I am a bit confused. You say that I shouldn’t worry about the blend mode, but everyone says that the translucent blend mode is expensive and especially in VR you should avoid it and use the masked mode or DitheredTemporalAA (masked fake-translucency) instead.

jwatte · June 11, 2020, 6:03pm

The original question was about “additive” versus “translucent” blend modes. Both of those modes require reading from the framebuffer, performing math (which is generally fixed-function,) and write-back to the framebuffer. Further, because the math may be order dependent, the renderer cannot hoist the render order of triangles around the pipeline. (This was huge on some mobile tile renderers; don’t know how much this still is a matter on the latest hardware versions.)

Now you’re suggesting screen-door transparency instead, which is a totally different mode. Screen-door effectively treats the “blended” pixel fragment as either on or off, and writes it or doesn’t write it. Note that this doesn’t require any read-back from the framebuffer to composite the value. However, framebuffer interfaces may work like real cache lines these days, which means that you pay the read-back penalty anyway unless you overwrite the entire “cache line” (which typically is a pixel block of some size — between 2x2 and 4x8 depending on hardware.) And then you have to consider early Z effects as well.

All of these are quite fiddly bits that are highly situational. On some kinds of hardware, for some scenes, temporal or screen door transparency can be a win. On other hardware, or for other scenes, it may do nothing but make your art look bad. If you are not fill rate limited, then it’s unlikely to matter at all – if you spend 300 cycles shading a pixel, that is usually way more than needed to hide the additional latency of blend modes.

It doesn’t help that each new hardware generation does this differently, and changes the rules even within a single vendor. The only way to know for sure whether it’s worth it, is to carefully benchmark your particular art and scene on your particular target hardware with your particular circumstances.

presto423 · June 11, 2020, 6:28pm

That’s quite an in-depth amount of information involved there, @jwatte. I think OP wasn’t directing efforts at comprehending the nuances and intricacies of hardware-specific capabilities, but simply trying to see what works in the engine for the situation. How I see it is, if additive simply adds to the current scene color, then it’s limited more in context than translucent blend mode, which is also subtractive and requires more memory or processing probably because it takes other graphics settings into account more. Like shadowing and sort priority, depending on where the translucent mode object(s) are in the scene, as well as the other material settings for those.

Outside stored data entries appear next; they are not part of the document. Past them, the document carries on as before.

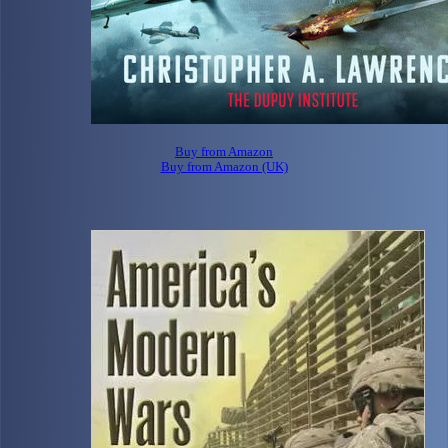
Buy from Amazon
Buy from Amazon (UK)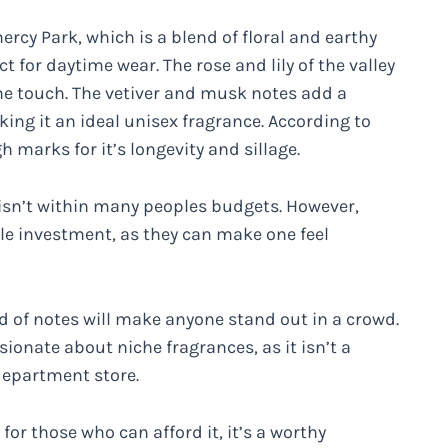
rcy Park, which is a blend of floral and earthy
ct for daytime wear. The rose and lily of the valley
ine touch. The vetiver and musk notes add a
ng it an ideal unisex fragrance. According to
 marks for it’s longevity and sillage.
 isn’t within many peoples budgets. However,
le investment, as they can make one feel
nd of notes will make anyone stand out in a crowd.
sionate about niche fragrances, as it isn’t a
department store.
for those who can afford it, it’s a worthy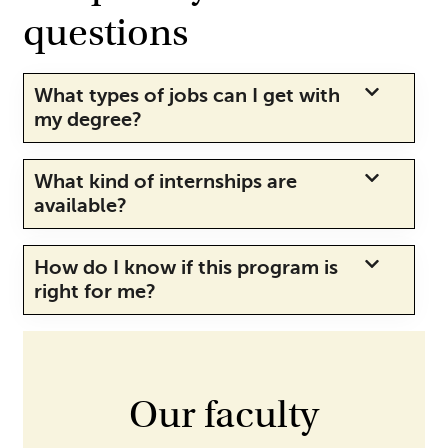
questions
What types of jobs can I get with
my degree?
What kind of internships are
available?
How do I know if this program is
right for me?
Our faculty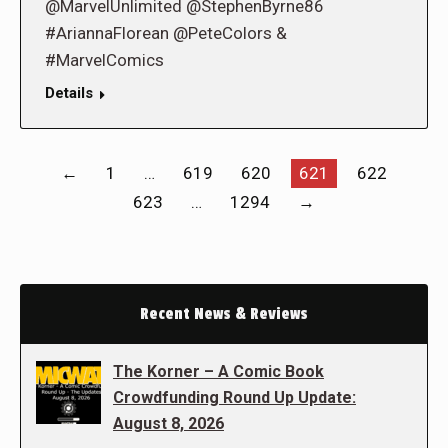
@MarvelUnlimited @StephenByrne86
#AriannaFlorean @PeteColors &
#MarvelComics
Details
←
1
…
619
620
621
622
623
…
1294
→
Recent News & Reviews
The Korner – A Comic Book
Crowdfunding Round Up Update:
August 8, 2026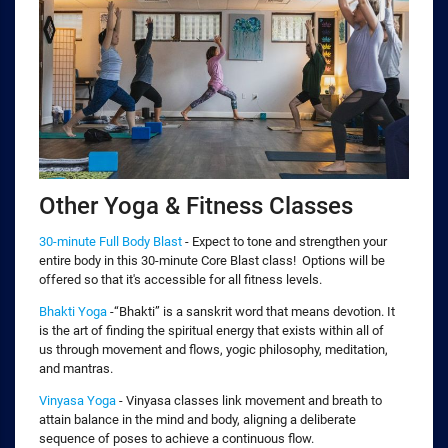
Other Yoga & Fitness Classes
30-minute Full Body Blast
- Expect to tone and strengthen your
entire body in this 30-minute Core Blast class! Options will be
offered so that it's accessible for all fitness levels.
Bhakti Yoga
-“Bhakti” is a sanskrit word that means devotion. It
is the art of finding the spiritual energy that exists within all of
us through movement and flows, yogic philosophy, meditation,
and mantras.
Vinyasa Yoga
- Vinyasa classes link movement and breath to
attain balance in the mind and body, aligning a deliberate
sequence of poses to achieve a continuous flow.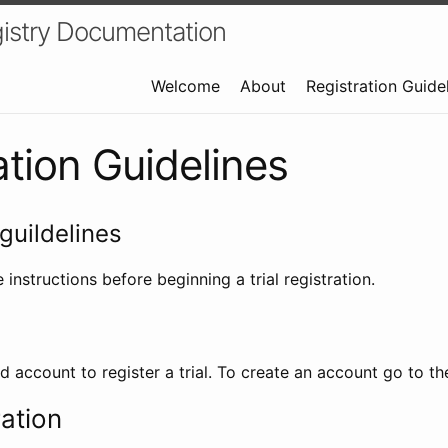
istry Documentation
Welcome
About
Registration Guide
ation Guidelines
guildelines
 instructions before beginning a trial registration.
id account to register a trial. To create an account go to t
ration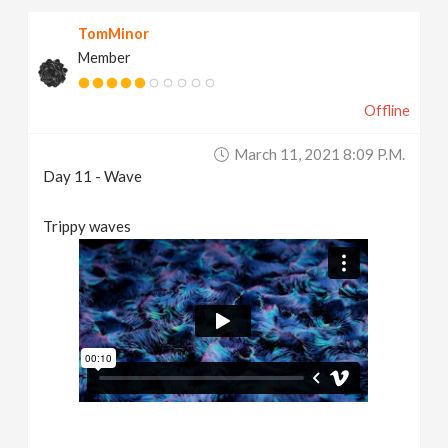
TomMinor
Member
Offline
March 11, 2021 8:09 P.m.
Day 11 - Wave
Trippy waves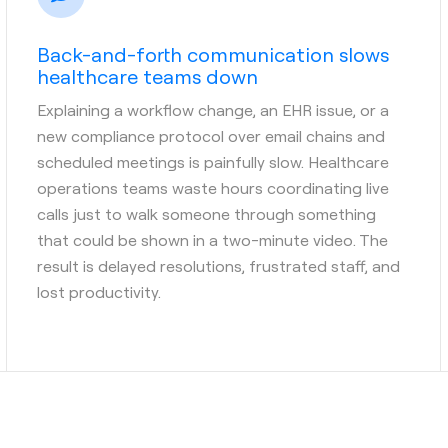
Back-and-forth communication slows
healthcare teams down
Explaining a workflow change, an EHR issue, or a
new compliance protocol over email chains and
scheduled meetings is painfully slow. Healthcare
operations teams waste hours coordinating live
calls just to walk someone through something
that could be shown in a two-minute video. The
result is delayed resolutions, frustrated staff, and
lost productivity.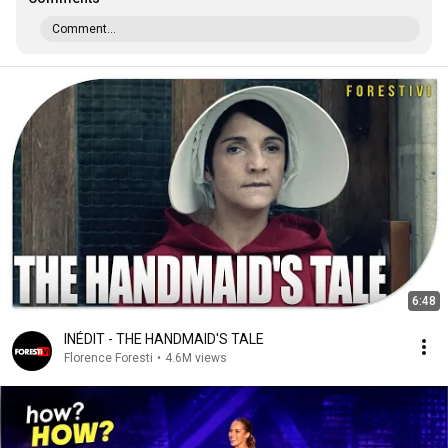
Comment...
6:48
INÉDIT - THE HANDMAID'S TALE
Florence Foresti
•
4.6M views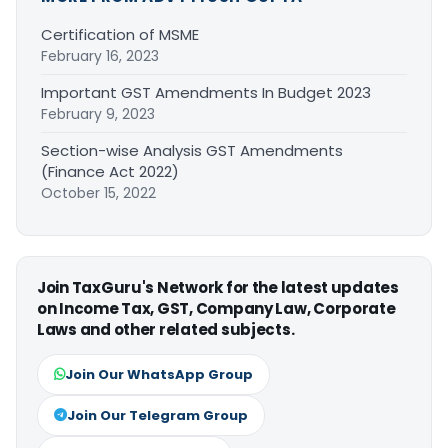
Certification of MSME
February 16, 2023
Important GST Amendments In Budget 2023
February 9, 2023
Section-wise Analysis GST Amendments
(Finance Act 2022)
October 15, 2022
Join TaxGuru's Network for the latest updates
on Income Tax, GST, Company Law, Corporate
Laws and other related subjects.
Join Our WhatsApp Group
Join Our Telegram Group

jwatte · June 11, 2020, 10:46pm

I don’t believe that’s true. My argument is that that’s not actually a real difference, at least not hardware-wise.
Use whatever looks best for your scene! If it runs too slow, it’s probably the shaders or the size of your billboards that matter, not the specific blend mode.
Btw, generally “additive” is done as “pre-multiplied,” where you get to add the color channel directly, and the background is subtracted by the alpha, which is a much more flexible blending mode, as it allows you to do pure light, pure smoke, and anything inbetween.